In another upcoming study, his team discovered that when they played certain sounds to a type of fungus called Trichoderma, widely used in agriculture to protect crops from disease and improve plant health and replanting, it effectively stimulated organism growth. Of course, this result is preliminary, but it offers great implications for how eco-acoustics can be applied to degraded soil on agricultural land. Monitoring soil health through soundscapes can be used by farmers and producers to find out where they need to intervene preventively. And playing back healthy soil surveys in eroded patches could, in theory, encourage that beneficial fungal growth, restoring recovery.
As with any research in its infancy, just how this technology will be applied, and what degree of impact the use of eco-acoustics may have in efforts to restore degraded soils, remains up in the air.
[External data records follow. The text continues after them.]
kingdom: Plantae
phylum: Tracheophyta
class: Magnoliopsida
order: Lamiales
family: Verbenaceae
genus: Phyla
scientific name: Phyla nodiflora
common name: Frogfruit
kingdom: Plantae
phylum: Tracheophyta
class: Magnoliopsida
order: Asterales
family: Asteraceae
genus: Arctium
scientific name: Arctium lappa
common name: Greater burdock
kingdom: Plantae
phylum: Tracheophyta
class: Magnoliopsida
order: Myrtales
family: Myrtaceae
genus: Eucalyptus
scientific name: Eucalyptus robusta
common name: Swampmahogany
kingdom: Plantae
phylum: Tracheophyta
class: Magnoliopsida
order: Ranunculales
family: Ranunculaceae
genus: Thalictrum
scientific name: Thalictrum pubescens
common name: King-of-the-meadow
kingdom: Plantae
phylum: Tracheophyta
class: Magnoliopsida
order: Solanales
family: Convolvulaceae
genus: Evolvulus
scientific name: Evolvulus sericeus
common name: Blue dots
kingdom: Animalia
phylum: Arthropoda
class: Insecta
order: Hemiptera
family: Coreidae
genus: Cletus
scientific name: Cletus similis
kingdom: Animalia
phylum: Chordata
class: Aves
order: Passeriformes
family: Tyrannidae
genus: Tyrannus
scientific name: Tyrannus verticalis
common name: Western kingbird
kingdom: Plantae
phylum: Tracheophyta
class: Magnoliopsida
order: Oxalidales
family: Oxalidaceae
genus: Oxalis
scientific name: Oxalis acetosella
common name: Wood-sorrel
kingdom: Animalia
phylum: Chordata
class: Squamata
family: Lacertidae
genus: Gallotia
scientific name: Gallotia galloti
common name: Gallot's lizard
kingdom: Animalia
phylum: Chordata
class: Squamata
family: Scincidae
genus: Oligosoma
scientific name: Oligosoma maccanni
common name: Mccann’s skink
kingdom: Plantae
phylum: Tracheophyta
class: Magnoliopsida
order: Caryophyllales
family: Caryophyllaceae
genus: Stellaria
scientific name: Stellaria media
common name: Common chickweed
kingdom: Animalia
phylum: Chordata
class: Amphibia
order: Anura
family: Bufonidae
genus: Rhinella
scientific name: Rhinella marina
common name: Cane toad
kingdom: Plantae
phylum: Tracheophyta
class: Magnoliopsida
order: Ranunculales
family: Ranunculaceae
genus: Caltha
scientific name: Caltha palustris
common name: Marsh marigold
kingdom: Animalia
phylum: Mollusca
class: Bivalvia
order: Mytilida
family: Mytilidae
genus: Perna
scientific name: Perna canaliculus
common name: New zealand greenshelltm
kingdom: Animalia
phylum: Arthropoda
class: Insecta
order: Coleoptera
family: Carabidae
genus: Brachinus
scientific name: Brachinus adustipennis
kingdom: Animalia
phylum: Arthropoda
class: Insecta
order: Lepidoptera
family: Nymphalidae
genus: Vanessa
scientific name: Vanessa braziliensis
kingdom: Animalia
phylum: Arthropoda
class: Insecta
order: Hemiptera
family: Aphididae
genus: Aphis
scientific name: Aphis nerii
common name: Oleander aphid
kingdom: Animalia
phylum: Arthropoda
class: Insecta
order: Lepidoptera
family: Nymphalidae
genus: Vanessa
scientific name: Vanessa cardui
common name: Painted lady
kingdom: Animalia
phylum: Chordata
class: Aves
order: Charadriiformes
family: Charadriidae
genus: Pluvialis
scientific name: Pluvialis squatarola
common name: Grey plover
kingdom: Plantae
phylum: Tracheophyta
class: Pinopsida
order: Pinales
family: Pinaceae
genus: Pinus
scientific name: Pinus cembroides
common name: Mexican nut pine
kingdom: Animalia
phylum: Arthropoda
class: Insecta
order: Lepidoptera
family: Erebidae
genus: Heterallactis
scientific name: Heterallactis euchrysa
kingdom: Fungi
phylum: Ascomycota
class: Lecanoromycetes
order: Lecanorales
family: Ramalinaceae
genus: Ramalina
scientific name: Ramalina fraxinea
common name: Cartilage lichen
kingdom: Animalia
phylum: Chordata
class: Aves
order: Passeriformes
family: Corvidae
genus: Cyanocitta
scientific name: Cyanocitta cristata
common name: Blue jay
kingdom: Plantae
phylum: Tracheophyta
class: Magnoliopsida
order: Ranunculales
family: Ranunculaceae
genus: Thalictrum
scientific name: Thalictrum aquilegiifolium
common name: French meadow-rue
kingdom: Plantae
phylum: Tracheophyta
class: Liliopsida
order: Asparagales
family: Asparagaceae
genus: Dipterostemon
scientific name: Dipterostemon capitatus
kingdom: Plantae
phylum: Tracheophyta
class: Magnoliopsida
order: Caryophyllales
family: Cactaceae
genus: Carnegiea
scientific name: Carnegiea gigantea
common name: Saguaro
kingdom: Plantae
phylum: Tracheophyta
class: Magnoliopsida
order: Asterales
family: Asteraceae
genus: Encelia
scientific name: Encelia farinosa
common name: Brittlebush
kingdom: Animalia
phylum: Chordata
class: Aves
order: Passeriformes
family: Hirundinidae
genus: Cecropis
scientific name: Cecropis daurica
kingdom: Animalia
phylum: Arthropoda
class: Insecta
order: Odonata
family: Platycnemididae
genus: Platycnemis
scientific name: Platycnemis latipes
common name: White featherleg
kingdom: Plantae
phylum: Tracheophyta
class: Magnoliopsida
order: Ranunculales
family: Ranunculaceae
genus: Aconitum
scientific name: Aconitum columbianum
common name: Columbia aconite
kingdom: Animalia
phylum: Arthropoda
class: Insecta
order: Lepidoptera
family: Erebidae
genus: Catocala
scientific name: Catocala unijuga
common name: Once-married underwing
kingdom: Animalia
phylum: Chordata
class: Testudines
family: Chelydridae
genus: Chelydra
The biggest uncertainties revolve around how different soil types and properties might affect sound transmission underground, in addition to how this technique might perform in other ecosystems and geographies.
As researchers work to find the missing pieces, the natural symphonies found in the ground begin to attract attention from unlikely sources. Last year, a composer in Norway reached out to Robinson with an unusual request: She wanted to incorporate sounds emitted by earthworms into one of her orchestral productions.
“It’s quite interesting to hear a centipede that has small legs. It’s like a little hairy, high-frequency tapping sound. Then, for example, a snail, which is like a slow, slimy, sliding-like sound, and the worm is something in between,” Robinson said. “It’s like listening to Mother Earth, isn’t it?”